**文献节选:**
########################################

例如，目前所有用于达到稳定、长期表达转染基因的肝脏一靶向基因治疗的方法需要在最初的转染期间积极分裂的细胞。在特定的任一天正常肝脏的20,000个肝细胞中仅有1个位于S生长期。为了增加细胞增殖，必需切除病人的大部分(2/3)肝脏。随后静脉内注射肝脏靶向基因载体来源。这种剧烈方式的替代方法是去除小块肝脏(10％)，培养肝细胞，将它们在培养物中进行转染，且然后重新将该细胞灌流至肝脏。这后者的方法虽较前者更安全、更便宜且更好地控制，但目前由于缺乏这样的培养基，即允许延期增殖、克隆扩增基本上所有培养细胞并能够使其长期存活的培养基如HBM，该方法遇到阻碍。

根据包括细胞成分的生物-人工(bioartificial)肝组织的当前体外肝装置的设计依据转化的(肿瘤)肝细胞或动物肝细胞。动物细胞在所用的生物反应器中存活不超过数天并不增殖，这需要更为频繁且密切邻近地产生生物反应器并保留所有必需的设施、原料和预期的动物供体。此外，动物细胞可能具有使其在临床上使用困难或危险的数种不必要的方面。同样，用于这些装置中的肿瘤细胞具有将细胞渗漏(leakage)带至病并因此在病人中可潜在导致肿瘤的风险。本发明的HBM培养基将允许制备含有动物和/或人肝细胞和/或其它细胞的生物反应器并提供增加细胞数目的独特特征而同时维持其长期存活和完全分化。这种反应器对于药物制备、药物代谢、毒物学研究及复杂的生物学研究也将是有用的。

本发明HBM培养基的另一潜在应用在于肝细胞的自体移植。肝细胞移植是治疗晚期(endstage)肝病患者相对较新的方法。该方法依赖于不用于器官移植的供体器官的使用。自体移植具有无需免疫抑制的药物优势，但如果不能够扩增细胞的数量并维持其足够长时间的存活以将它们重新置于供体中，这是不切实际的。在选定的条件下，包括包囊或遗传操作，晚期肝移出物也可提供供体肝细胞来源。无论肝细胞的来源如何，肝细胞数目在长期培养中的扩增和再植(入胰脏、门静脉系统、腹膜、肾小囊等)的确增强了延长时间有效的肝合成和解毒过程。限制是缺乏肝细胞。HBM具有排除此细胞缺失的潜力，并因此极大地增加了可被治疗肝脏疾患病人的数目。同样地，以培养于本发明培养基中的其它细胞的自体移植或异体移植可增加可以生物细胞治疗的病人数目和治疗的方式(array)。

本发明的HBM也可用于药物和化学测试方法。作为FDA、USDA、NIOSH和EPA规定的一部分，实际上所有的药物、化学制剂及其它制备的产品必须在肝细胞培养物中测定其诱变性和毒性。目前，这些测试用短期培养的大鼠肝细胞进行因为缺乏长期的存活或显著的增殖。HBM的使用将(1)延长测试时期(长期存活)、(2)允许以较低浓度更长的曝露时间，(3)能够观察对增殖肝细胞的诱变性和毒性，和(4)可提供可用于其它毒物学研究的人肝细胞。

########################################

**任务要求 1:** 列出关于肝细胞培养基的这段文字中提到的所有监管机构名称。
**任务要求 2:** 请照抄关于肝细胞培养基的这段文字，从“例如，目前所有用于达到稳定、”开始，一直抄到“基如HBM，该方法遇到阻碍。”为止。
**任务要求 3:** 接着关于肝细胞培养基的这段文字的最后一句往下续写。
下列记录取自另一来源。

人体关键点数据
########################################

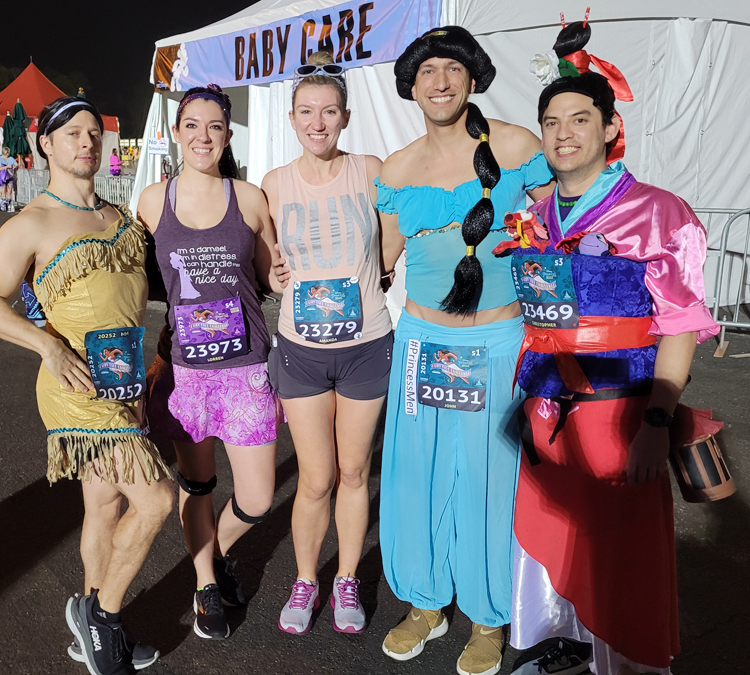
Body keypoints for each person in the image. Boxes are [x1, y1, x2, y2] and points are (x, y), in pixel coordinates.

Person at [503, 19, 720, 675]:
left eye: (579, 119)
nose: (563, 133)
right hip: (546, 411)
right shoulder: (533, 218)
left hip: (620, 413)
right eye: (551, 122)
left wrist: (656, 421)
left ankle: (624, 663)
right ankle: (563, 646)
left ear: (608, 128)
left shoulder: (659, 212)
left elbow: (679, 324)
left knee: (622, 559)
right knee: (554, 538)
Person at [0, 95, 173, 675]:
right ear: (46, 145)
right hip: (75, 387)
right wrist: (47, 346)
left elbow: (135, 301)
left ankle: (92, 630)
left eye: (94, 133)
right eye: (73, 133)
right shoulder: (31, 223)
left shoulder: (119, 217)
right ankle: (102, 618)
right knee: (157, 499)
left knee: (104, 506)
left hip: (124, 383)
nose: (87, 142)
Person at [374, 27, 555, 675]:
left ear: (473, 77)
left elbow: (563, 230)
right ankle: (425, 603)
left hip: (498, 343)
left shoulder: (516, 146)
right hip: (421, 343)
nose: (441, 81)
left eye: (453, 68)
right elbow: (382, 261)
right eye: (428, 71)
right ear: (411, 86)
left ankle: (487, 615)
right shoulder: (396, 169)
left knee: (489, 480)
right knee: (416, 476)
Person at [136, 84, 281, 641]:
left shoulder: (249, 198)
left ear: (227, 134)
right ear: (176, 132)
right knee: (197, 485)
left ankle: (215, 551)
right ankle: (205, 583)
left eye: (214, 126)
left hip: (245, 367)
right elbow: (135, 280)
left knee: (257, 497)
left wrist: (287, 275)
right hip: (185, 371)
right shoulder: (153, 201)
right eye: (192, 125)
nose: (203, 136)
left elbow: (268, 276)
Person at [260, 51, 393, 637]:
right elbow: (269, 262)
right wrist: (273, 278)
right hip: (302, 350)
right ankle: (305, 579)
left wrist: (375, 278)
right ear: (291, 118)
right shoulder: (274, 184)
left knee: (355, 471)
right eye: (307, 112)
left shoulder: (370, 170)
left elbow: (391, 241)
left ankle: (346, 579)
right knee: (315, 479)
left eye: (330, 111)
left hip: (366, 344)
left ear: (345, 117)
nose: (318, 123)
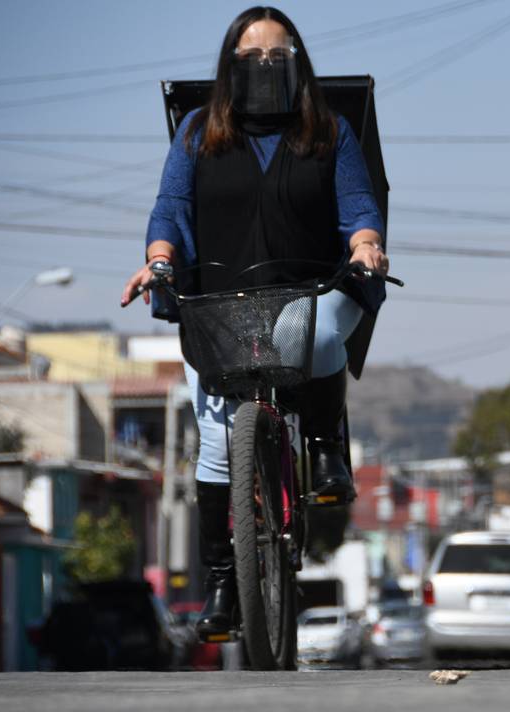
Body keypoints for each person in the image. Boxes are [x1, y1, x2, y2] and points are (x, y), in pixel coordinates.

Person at [119, 6, 388, 640]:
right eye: (252, 57)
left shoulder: (330, 133)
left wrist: (367, 245)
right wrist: (158, 262)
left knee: (322, 335)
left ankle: (324, 446)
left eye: (279, 55)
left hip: (312, 294)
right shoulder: (195, 134)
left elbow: (358, 207)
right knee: (215, 446)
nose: (267, 66)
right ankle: (223, 580)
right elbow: (169, 211)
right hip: (220, 309)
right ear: (228, 66)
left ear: (298, 63)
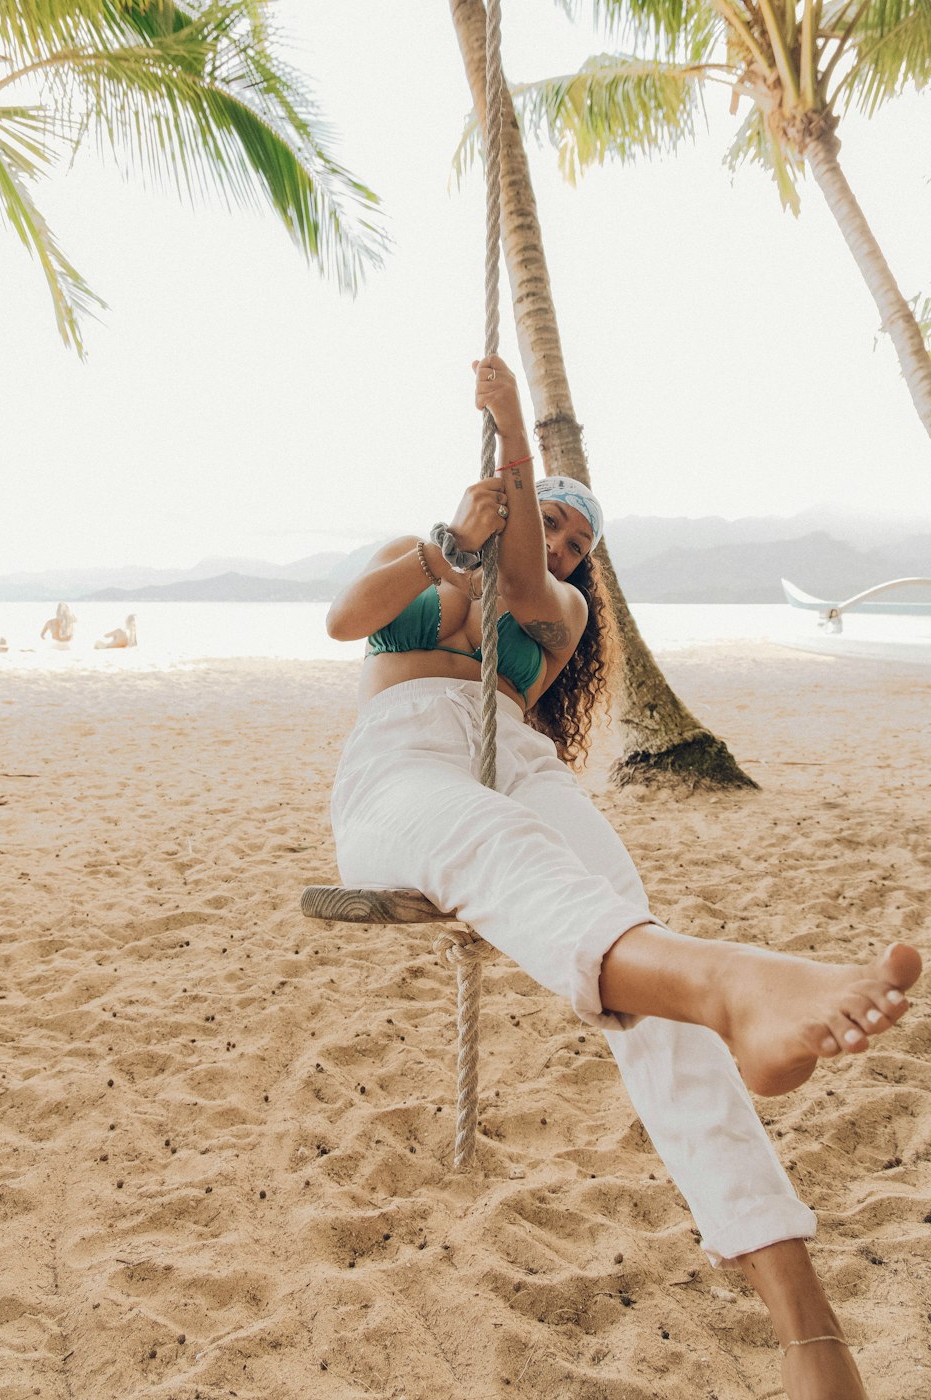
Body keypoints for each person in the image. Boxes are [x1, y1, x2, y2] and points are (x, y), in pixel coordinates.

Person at [324, 354, 922, 1400]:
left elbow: (511, 581)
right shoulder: (423, 556)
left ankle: (805, 1324)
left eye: (576, 540)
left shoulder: (552, 608)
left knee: (650, 978)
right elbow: (346, 615)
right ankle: (738, 982)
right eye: (551, 518)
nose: (559, 543)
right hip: (400, 767)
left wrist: (515, 438)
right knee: (500, 853)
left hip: (513, 755)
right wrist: (445, 543)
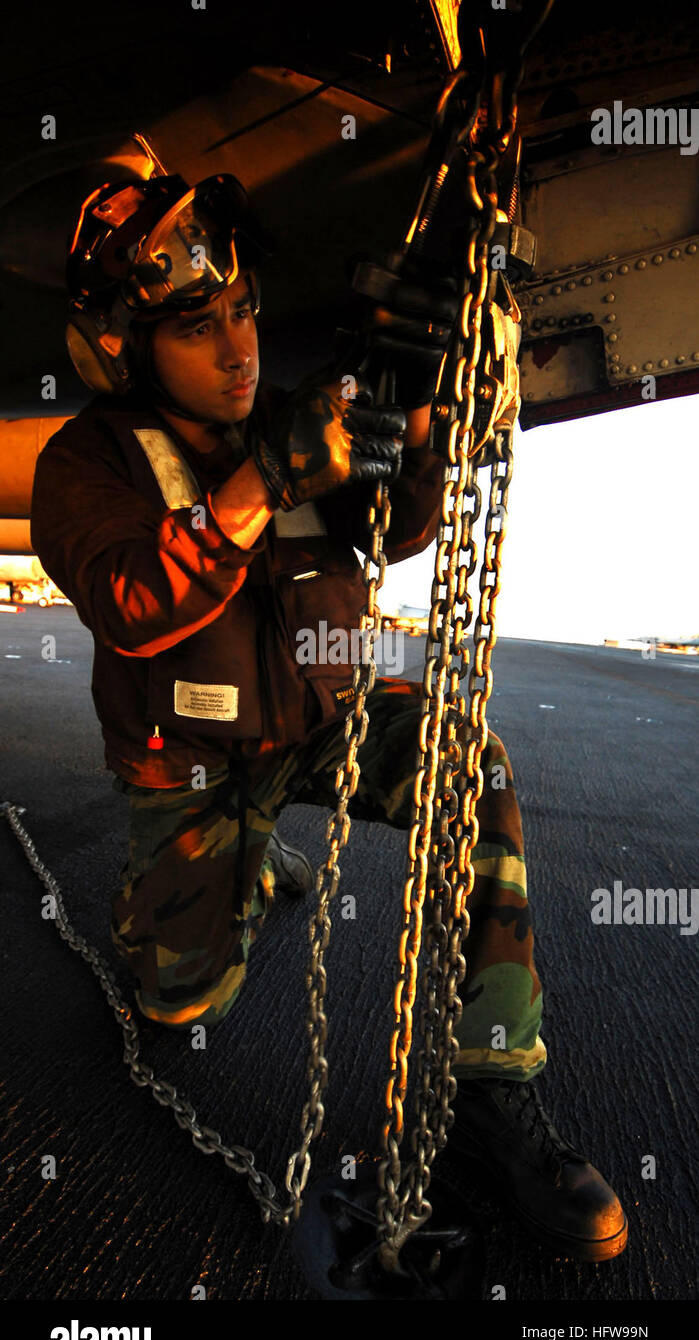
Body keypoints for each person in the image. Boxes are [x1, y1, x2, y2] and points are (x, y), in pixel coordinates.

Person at [30, 156, 628, 1266]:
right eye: (198, 325)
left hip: (319, 722)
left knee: (469, 760)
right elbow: (128, 602)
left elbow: (395, 529)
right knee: (178, 1004)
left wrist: (423, 421)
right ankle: (202, 889)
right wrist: (264, 481)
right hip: (197, 763)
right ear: (125, 347)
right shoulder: (88, 463)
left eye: (245, 310)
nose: (241, 344)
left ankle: (495, 1097)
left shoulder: (308, 424)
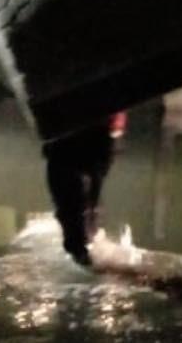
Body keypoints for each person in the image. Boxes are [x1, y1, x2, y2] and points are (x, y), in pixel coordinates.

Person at [41, 114, 120, 266]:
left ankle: (82, 248)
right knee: (84, 199)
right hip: (92, 140)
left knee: (73, 203)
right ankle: (85, 243)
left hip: (71, 140)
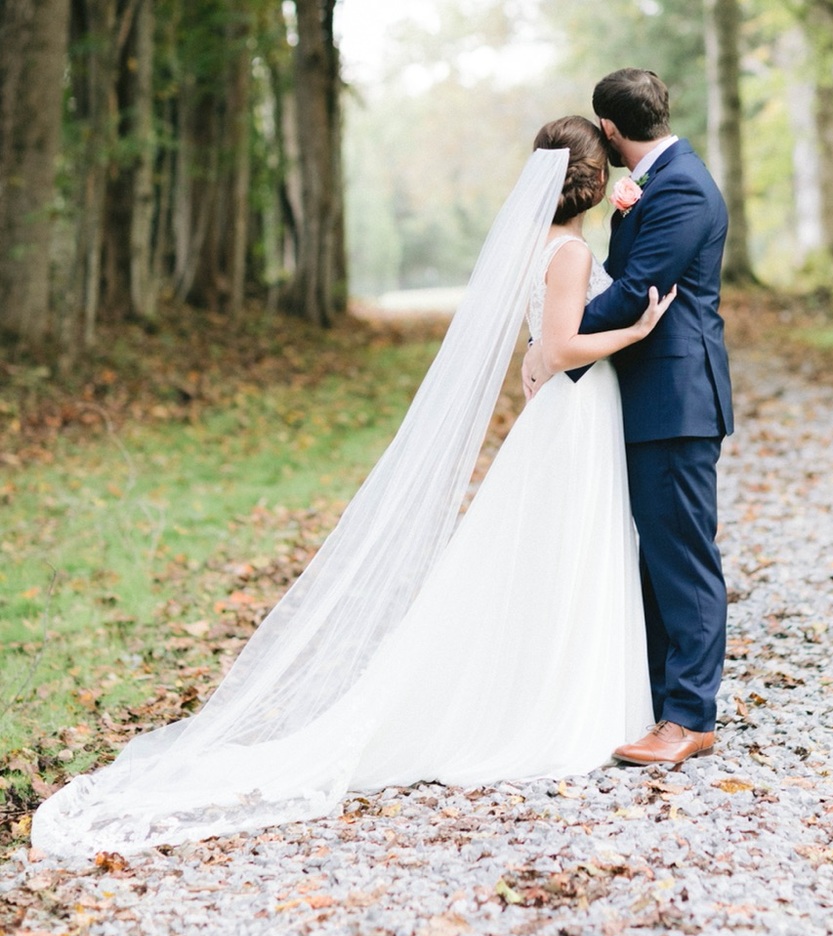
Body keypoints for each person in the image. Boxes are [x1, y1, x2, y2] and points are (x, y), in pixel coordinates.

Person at [31, 116, 673, 860]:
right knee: (565, 549)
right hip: (572, 415)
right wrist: (636, 331)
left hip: (569, 414)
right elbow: (559, 347)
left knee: (553, 554)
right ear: (595, 184)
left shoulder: (543, 244)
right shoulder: (569, 252)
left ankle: (560, 688)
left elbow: (542, 341)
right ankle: (555, 706)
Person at [524, 69, 734, 768]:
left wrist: (554, 345)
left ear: (610, 131)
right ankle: (656, 699)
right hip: (646, 398)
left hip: (676, 401)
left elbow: (639, 290)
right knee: (653, 560)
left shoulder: (683, 188)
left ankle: (689, 718)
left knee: (683, 559)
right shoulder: (656, 181)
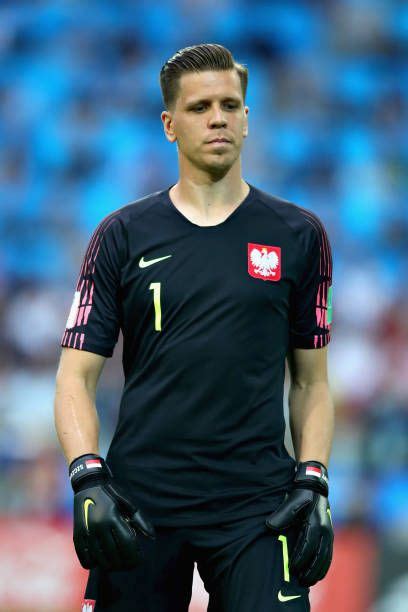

########################################

**作答区 1:** FDA、USDA、NIOSH、EPA

**作答区 2:**
例如，目前所有用于达到稳定、长期表达转染基因的肝脏一靶向基因治疗的方法需要在最初的转染期间积极分裂的细胞。在特定的任一天正常肝脏的20,000个肝细胞中仅有1个位于S生长期。为了增加细胞增殖，必需切除病人的大部分(2/3)肝脏。随后静脉内注射肝脏靶向基因载体来源。这种剧烈方式的替代方法是去除小块肝脏(10％)，培养肝细胞，将它们在培养物中进行转染，且然后重新将该细胞灌流至肝脏。这后者的方法虽较前者更安全、更便宜且更好地控制，但目前由于缺乏这样的培养基，即允许延期增殖、克隆扩增基本上所有培养细胞并能够使其长期存活的培养基如HBM，该方法遇到阻碍。

**作答区 3:**
虽然为了说明而对本发明进行了详尽的描述，但应理解这些细节仅是为了此目的，且除了由权利要求所限定的外，本领域的熟练技术人员在不偏离本发明精神和范围下可在其中进行变更。

Claims

1．一种用于哺乳动物肝细胞维持、分化和长期生长的化学上明确的HBM培养基，其中包括：

(a)设计用于哺乳动物细胞培养的合成贮存基本培养基；和

(b)肝细胞生长促进量的组分，选自烟酰胺、氨基酸、运铁蛋白、激素、地塞米松、痕量金属和选自D-葡萄糖和D-半乳糖的简单碳水化合物及其任何组合。

2．权利要求1的HBM培养基，进一步包括缓冲液。

3．权利要求2的HBM培养基，其中所述的缓冲液为HEPES。

4．权利要求2的HBM培养基，进一步包括抗生素。

5．权利要求4的HBM培养基，其中所述的抗生素选自青霉素和链霉素及其任何组合。

6．权利要求4的HBM培养基，进一步包括清蛋白。

7．权利要求6的HBM培养基，其中所述的清蛋白选自牛血清蛋白、人清蛋白、大鼠清蛋白、猪清蛋白和马清蛋白。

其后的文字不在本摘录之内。